55,000 Classes Later: What Building a Fitness Business Taught Me About Emunah
- Moshe Moskowitz

- 2 days ago
- 4 min read
Our members have completed 55,000 classes and burned 10 million calories. It still seems a little crazy to me — because it started with a few people snickering at a guy teaching jump rope on the side.
At the time, I was working in the business office of a day school. I had picked up jump rope simply to get healthier, saw real results, and figured maybe I could help a few other people do the same. People were confused. What is this? What are you doing? I never imagined it would become a business.
Then one day my wife and I looked at each other and said: maybe we’re onto something. Why don’t we go all in? It seemed crazy to quit a steady job for jump rope. But we did it.
After all these years and all these classes, I’ve collected a number of lessons — about business, but really about life. I hope at least one person reading this can benefit from them.
Choose your partners wisely
Someone told me years ago: don’t take on any partners in business except HaShem and your wife. I’m not saying that’s right for everyone, but it has worked for me. I’ve been able to ask people for advice freely while retaining control over my own growth, my own decisions, and my own mistakes.

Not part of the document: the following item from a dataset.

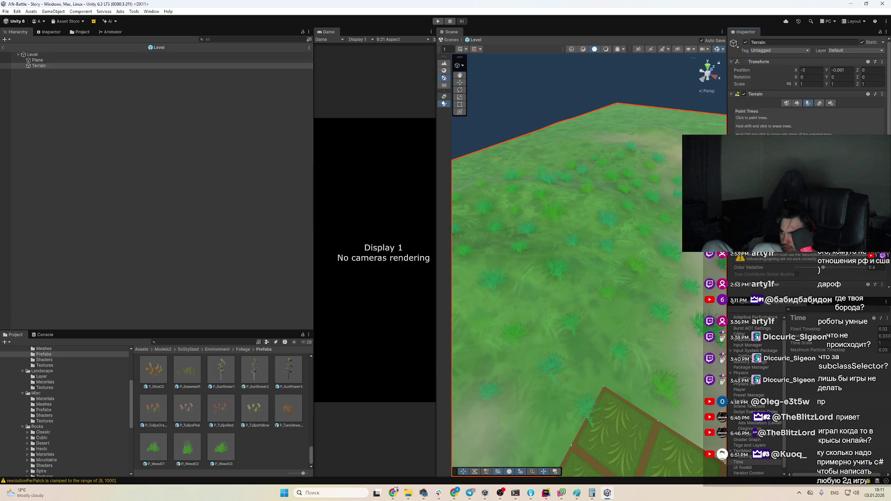
left_click_drag(603, 195, 557, 209)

Daven — but not for customers
This may surprise people: I have never davened to Hashem to send me more customers. Instead, I daven to be shown the right path — whether to keep going or let something go. Many times I was ready to abandon ship, and HaShem sent me a sign and my wife gave me chizuk, and I kept going. I also daven simply to genuinely help the people I work with, and to provide parnassah — not necessarily from this business, but from wherever Hashem decides to send it.
Adapt constantly
We started in person, jump rope only. Then COVID came and we moved online. But here’s the interesting part: before COVID, I had already tried online classes, and my members flatly refused to come. “Moshe, if it’s not in person, we’re not coming.” So I stopped. When COVID hit, I was completely prepared — I already knew exactly how to run a virtual class.
That taught me something I return to often: an idea that doesn’t work right now will often come back at exactly the right time. Don’t throw it away. File it away.
The same was true with the workouts themselves. We began with jump rope only. Then people said to add bodyweight exercises. Fine. Then they said add weights. I resisted hard — “I’m not doing weights.” Eventually I did, and it was the right call. Be willing to listen, even when you don’t want to hear it.
Make it personal
On my first day at a previous job collecting tuition, my boss told me, “You’re not going to make many friends here — but always mention the parent’s child by name.” That small piece of advice has been a complete game changer.
Every message I send — text, WhatsApp, voice note, video — I mention the person’s name. I reach out when someone hasn’t exercised in a few days. I send encouragement when someone’s on a streak. That constant, personal back-and-forth is everything. I joke that people don’t join for the classes — they join for the accountability.
Don’t listen to all the naysayers
So many people will tell you your idea is foolish or a waste of time. When that happens, ask them: Have you ever started a business? Have you researched this industry? What specifically concerns you? Sometimes they’ll raise a question you genuinely hadn’t considered, and that’s valuable. But if it’s just an unsolicited opinion from someone who’s never tried, give it the weight it deserves. Plenty of people laughed at the jump rope guy. If I’d listened to all of them, we wouldn’t be here.
Protect your time for Torah and family
My time for learning is my time for learning. My time for tefillah is my time for tefillah. Very rarely does anything from the business come before that. My morning seder, afternoon seder, and tefillah are fixed — business happens around them, not the other way around. The same goes for family. That isn’t a limitation on the business; it’s the foundation that makes the rest of it worthwhile.
Emunah is the real business partner
There will be ups and downs — guaranteed. Members join, members cancel. Prices rise. Websites crash. I’ve actually had members apologize to me for canceling, and my response is always the same: do you think you control my parnassah? My parnassah is decided by Hashem. I love that you take our classes, but you have nothing to do with my parnassah.
The ups and downs are exactly why I think everyone should own a business at some point.
Nothing builds emunah quite like it. Every week that someone joins and someone else cancels is another reminder of Who is really in charge.
And one last thing: have fun. If you don’t enjoy the product, the people, and the challenge of growth, it will be miserable, and you’re better off working for someone else. But if you love it and genuinely want to help people — keep going. Even when people laugh. Even when it’s hard. Even when the sign you’re waiting for takes longer than you’d like.
55,000 classes later, I’m very glad I did.